Charter Oak FCU Named Mortgage Leader
A second credit union has been formally recognized as a mortgage leader in its community.
The 67,000-member, $702 million Charter Oak Federal Credit Union has been named eastern Connecticut's top mortgage lender, according to The Warren Group, a publishing firm that specializes in tracking and reporting New England financial and real estate data.
The Federal Financial Institutions Examination Council named the 162,000-member University of Wisconsin Credit Union the mortgage leader in its Madison, Wis., market.
Charter Oak, headquartered in Groton, Conn., booked 733 mortgage loans for $94 million in the two counties of New London or Windham in 2011. It booked even more, $112 million, in 2010 when it also earned the recognition.
“We’ve built a great mortgage team here at Charter Oak,” said Charter Oak CEO Brian Orenstein. “The momentum from last year’s success carried over into 2011. We want to be known as the place to get your mortgage. And we are getting there. I am very proud of our staff and so thankful to our loyal membership.”
The CU attributed its success in part to a large range of mortgage options and announced it would start making loans backed by Federal Housing Administration insurance on Feb. 1. These FHA-backed loans allow smaller down payments and more flexibility.
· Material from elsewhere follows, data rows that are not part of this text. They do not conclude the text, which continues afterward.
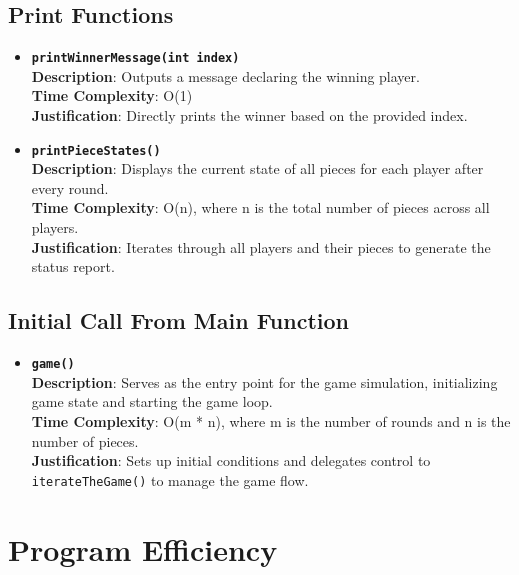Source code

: \documentclass{article}
\begin{document}
        \subsection{Print Functions}
        
        \begin{itemize}
            \item \textbf{\texttt{printWinnerMessage(int index)}}\\
            \textbf{Description}: Outputs a message declaring the winning player.\\
            \textbf{Time Complexity}: O(1)\\
            \textbf{Justification}: Directly prints the winner based on the provided index.
            
            \item \textbf{\texttt{printPieceStates()}}\\
            \textbf{Description}: Displays the current state of all pieces for each player after every round.\\
            \textbf{Time Complexity}: O(n), where n is the total number of pieces across all players.\\
            \textbf{Justification}: Iterates through all players and their pieces to generate the status report.
        \end{itemize}
        
        \subsection{Initial Call From Main Function}
        
        \begin{itemize}
            \item \textbf{\texttt{game()}}\\
            \textbf{Description}: Serves as the entry point for the game simulation, initializing game state and starting the game loop.\\
            \textbf{Time Complexity}: O(m * n), where m is the number of rounds and n is the number of pieces.\\
            \textbf{Justification}: Sets up initial conditions and delegates control to \texttt{iterateTheGame()} to manage the game flow.
        \end{itemize}
        
        \section{Program Efficiency}
        
\end{document}

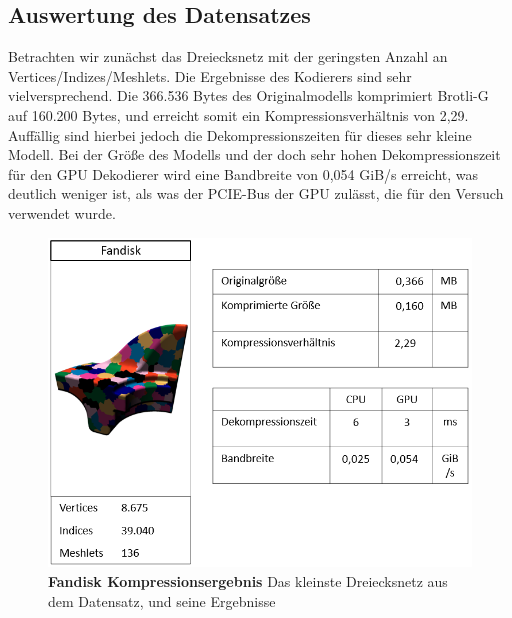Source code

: \subsection{Auswertung des Datensatzes}
\label{subsec:auswertung1}
Betrachten wir zunächst das Dreiecksnetz mit der geringsten Anzahl an Vertices/Indizes/Meshlets. 
Die Ergebnisse des Kodierers sind sehr vielversprechend. 
Die 366.536 Bytes des Originalmodells komprimiert Brotli-G auf 160.200 Bytes, und erreicht somit ein Kompressionsverhältnis von 2,29.
Auffällig sind hierbei jedoch die Dekompressionszeiten für dieses sehr kleine Modell. 
Bei der Größe des Modells und der doch sehr hohen Dekompressionszeit für den GPU Dekodierer wird eine Bandbreite von 0,054 GiB/s erreicht, was deutlich weniger ist, als was der PCIE-Bus der GPU zulässt, die für den Versuch verwendet wurde.

\begin{figure}[htb]
  \centering  
  \includegraphics[scale=0.75]{Bilder/ergebnisse/fandisk.png}
  \caption[Fandisk Kompressionsergebnis]{\textbf{Fandisk Kompressionsergebnis} Das kleinste Dreiecksnetz aus dem Datensatz, und seine Ergebnisse}
  \label{fig:mesh_shading_pipeline}
\end{figure}

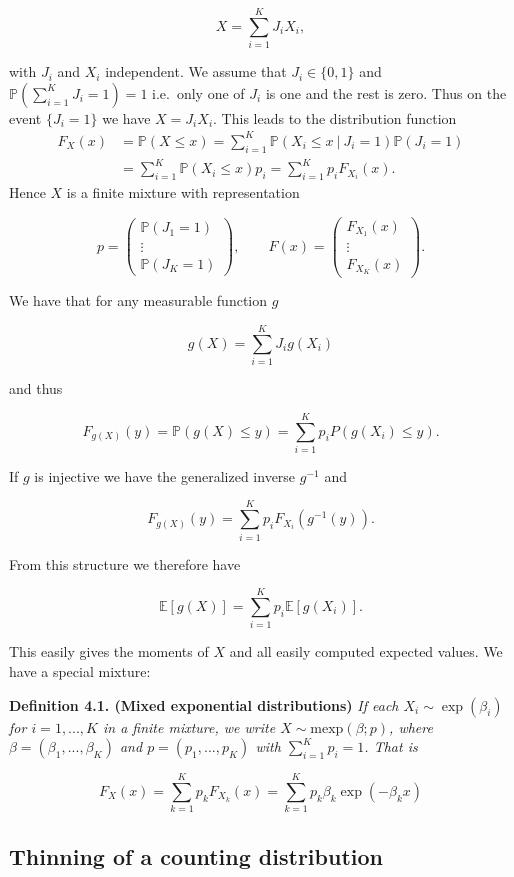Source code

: \documentclass[a4paper,10pt,openany]{book}
\begin{document}
\[
X=\sum_{i=1}^K J_iX_i,
\]

with \(J_i\) and \(X_i\) independent. We assume that \(J_i\in\{0,1\}\) and \(\mathbb P(\sum_{i=1}^K J_i=1)=1\) i.e.~only one of \(J_i\) is one and the rest is zero. Thus on the event \(\{J_i=1\}\) we have \(X=J_iX_i\). This leads to the distribution function
\begin{align*}
F_X(x)&=\mathbb P(X\le x)=\sum_{i=1}^K\mathbb P(X_i\le x\ \vert\ J_i = 1)\mathbb P(J_i=1)\\
&=\sum_{i=1}^K\mathbb P(X_i\le x)p_i=\sum_{i=1}^K p_i F_{X_i}(x).
\end{align*}
Hence \(X\) is a finite mixture with representation

\[
p =
\begin{pmatrix}
\mathbb P(J_1=1)\\
\vdots\\
\mathbb P(J_K=1)
\end{pmatrix},\qquad F(x) =
\begin{pmatrix}
F_{X_1}(x)\\
\vdots\\
F_{X_K}(x)
\end{pmatrix}.
\]

We have that for any measurable function \(g\)

\[
g(X)=\sum_{i=1}^K J_i g(X_i)
\]

and thus

\[
F_{g(X)}(y)=\mathbb P(g(X)\le y)=\sum_{i=1}^K p_iP(g(X_i)\le y).
\]

If \(g\) is injective we have the generalized inverse \(g^{-1}\) and

\[
F_{g(X)}(y)=\sum_{i=1}^K p_i F_{X_i}(g^{-1}(y)).
\]

From this structure we therefore have

\[
\mathbb E[g(X)]=\sum_{i=1}^K p_i\mathbb E[g(X_i)].
\]

This easily gives the moments of \(X\) and all easily computed expected values. We have a special mixture:

\textbf{Definition 4.1. (Mixed exponential distributions)} \emph{If each \(X_i\sim \exp(\beta_i)\) for \(i=1,...,K\) in a finite mixture, we write \(X\sim \text{mexp}(\beta;p)\), where \(\beta=(\beta_1,...,\beta_K)\) and \(p=(p_1,...,p_{K})\) with \(\sum_{i=1}^Kp_i=1\). That is}

\[
F_X(x)=\sum_{k=1}^Kp_k F_{X_k}(x)=\sum_{k=1}^Kp_k\beta_k\exp(-\beta_kx)
\]

\hypertarget{thinning-of-a-counting-distribution}{%
\subsection{Thinning of a counting distribution}\label{thinning-of-a-counting-distribution}}
\end{document}
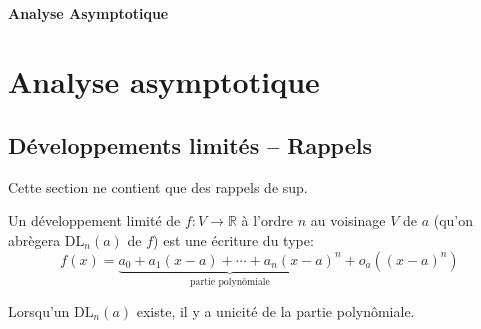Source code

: \ifsolo
    ~

    \vspace{1cm}

    \begin{center}
        \textbf{\LARGE Analyse Asymptotique} \\[1em]
    \end{center}
    \tableofcontents
\else
    \chapter{Analyse asymptotique}

    \minitoc
\fi
\thispagestyle{empty}

\ifsolo \newpage \setcounter{page}{1} \fi
\section{Développements limités -- Rappels}

Cette section ne contient que des rappels de sup.

\begin{dfn}
    Un développement limité de $f:V\longrightarrow \mathbb R$ à l'ordre $n$ au voisinage $V$ de $a$ (qu'on abrègera $\mathrm{DL}_n(a)$ de $f$) est une écriture du type: \[
        f(x)=\underbrace{a_0+a_1(x-a)+\cdots +a_n(x-a)^n}_{\text{partie polynômiale}}+o_a((x-a)^n)
    \]
\end{dfn}

\begin{rem}
    Lorsqu'un $\mathrm{DL}_n(a)$ existe, il y a unicité de la partie polynômiale.
\end{rem}

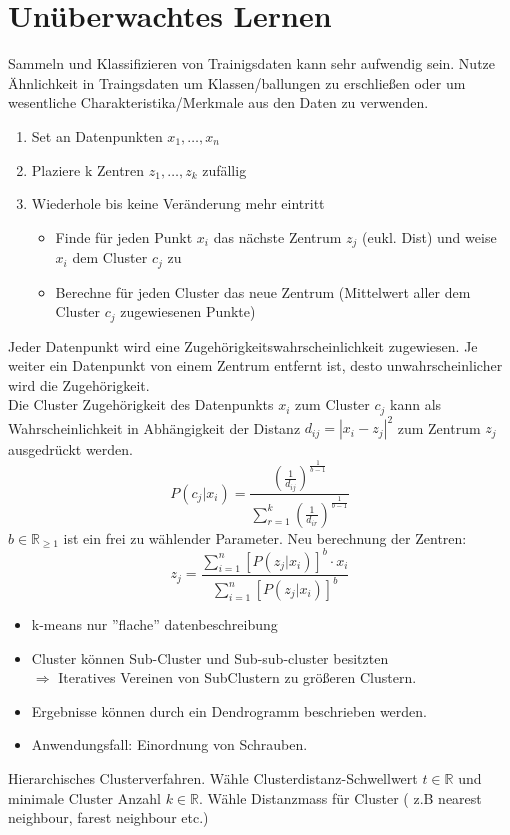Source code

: \chapter{Unüberwachtes Lernen}
Sammeln und Klassifizieren von Trainigsdaten kann sehr aufwendig sein.
Nutze Ähnlichkeit in Traingsdaten um Klassen/ballungen zu erschließen oder
um wesentliche Charakteristika/Merkmale aus den Daten zu verwenden.

\begin{enumerate}
    \item Set an Datenpunkten $x_1,\dots,x_n$
    \item Plaziere k Zentren $z_1,\dots,z_k$ zufällig
    \item Wiederhole bis keine Veränderung mehr eintritt
    \begin{itemize}
        \item Finde für jeden Punkt $x_i$ das nächste Zentrum $z_j$ (eukl. Dist)
        und weise $x_i$ dem Cluster $c_j$ zu
        \item Berechne für jeden Cluster das neue Zentrum (Mittelwert aller
        dem Cluster $c_j$ zugewiesenen Punkte)
    \end{itemize}
\end{enumerate}

Jeder Datenpunkt wird eine Zugehörigkeitswahrscheinlichkeit zugewiesen.
Je weiter ein Datenpunkt von einem Zentrum entfernt ist, desto unwahrscheinlicher
wird die Zugehörigkeit. \\Die Cluster Zugehörigkeit des Datenpunkts $x_i$ zum Cluster
$c_j$ kann als Wahrscheinlichkeit in Abhängigkeit der Distanz $d_{ij} = |x_i - z_j|^2$
 zum Zentrum $z_j$ ausgedrückt werden.
\begin{equation}
    P(c_j | x_i) = \frac{(\frac{1}{d_{ij}})^{\frac{1}{b-1}}}{\sum_{r=1}^k (\frac{1}{d_{ir}})^{\frac{1}{b-1}}}
\end{equation}
$b \in \mathbb{R}_{\geq1}$ ist ein frei zu wählender Parameter. Neu berechnung
der Zentren:
\begin{equation}
    z_j = \frac{\sum_{i=1}^n [P(z_j|x_i)]^b \cdot x_i}{\sum_{i=1}^n [P(z_j | x_i)]^b}
\end{equation}
\begin{itemize}
    \item k-means nur ''flache'' datenbeschreibung
    \item Cluster können Sub-Cluster und Sub-sub-cluster besitzten\\
    $\Rightarrow$ Iteratives Vereinen von SubClustern zu größeren Clustern.
    \item Ergebnisse können durch ein Dendrogramm beschrieben werden.
    \item Anwendungsfall: Einordnung von Schrauben.
\end{itemize}
Hierarchisches Clusterverfahren. Wähle Clusterdistanz-Schwellwert $t \in \mathbb{R}$
und minimale Cluster Anzahl $k \in \mathbb{R}$. Wähle Distanzmass für Cluster (
z.B nearest neighbour, farest neighbour etc.)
But John Dolan, chief lending officer at Charter Oak, gave more credit to ways the credit union had begun to shift its mortgage lending, attributing it to a shift in attitude toward mortgage lending on the part of the CEO and other leaders.
In particular, the credit union began offering what it called its accelerator mortgage, an 8- or 12-year mortgage loan that allows holders to pay off their mortgage notes more quickly in 2010. These, along with a 30-year cost saver mortgage, are refinance loans that largely eliminate closing costs, flood certification fees, document preparation fees, credit reporting fees, recording fees and title insurance fees, wrapping all of these into a $400 origination fee.
Dolan said the CU limits the loans to no more than $250,000 and set a loan to value or ratio of no more than 80% for the product. Loans of more than $250,000, Dolan said, require a more thorough appraisal and thus cost more than the $400.
The target market for these loans are baby boomer members who want to pay off their current mortgages as soon as possible to prepare for retirement. According to the CU's website, Charter Oak offers the accelerator loans at an annual percentage rate of just over 3%, and Dolan said the CU was surprised at how many people found the loans appealing even in a sagging economy.
“We have definitely seen an economic downturn in eastern Connecticut,” Dolan remarked, “but as bad as it has been, it clearly was not so bad that it prevented some people from taking the steps they needed to take to prepare for retirement,” he said.
One additional sign of the loan program's impact has been the number of new members it has brought Charter Oak, Dolan said.
The loans are necessarily super-performing loans and, by definition, non-conforming to secondary market standards, which means the CU carries them on its own books where, Dolan said, the CU expects a majority of them to stay for the balance of the terms.
“Frankly, we only started offering the accelerator loans in 2010 so we aren't really sure whether we will see them refinance or not since it’s too early,” Dolan said, “but don't expect most will.”
By contrast, many 30-year mortgages refinance between five and seven years. Dolan said the CU sells the 30-year loans it originates, but keeps the servicing to be able to better protect the member relationship.
Dolan also explained that the popularity of the accelerator loans means that refinances dominated the credit union's loan program, a situation that Dolan and other Charter Oak leaders knew would not be sustainable.
“We could see that we were making fewer of the accelerator loans in 2011 than in 2010, because the mortgage market had fallen overall but also because more competitors began offering similar loans,” Dolan said. “But in order to have a really sustainable mortgage program, we needed to offer more purchase money loans.”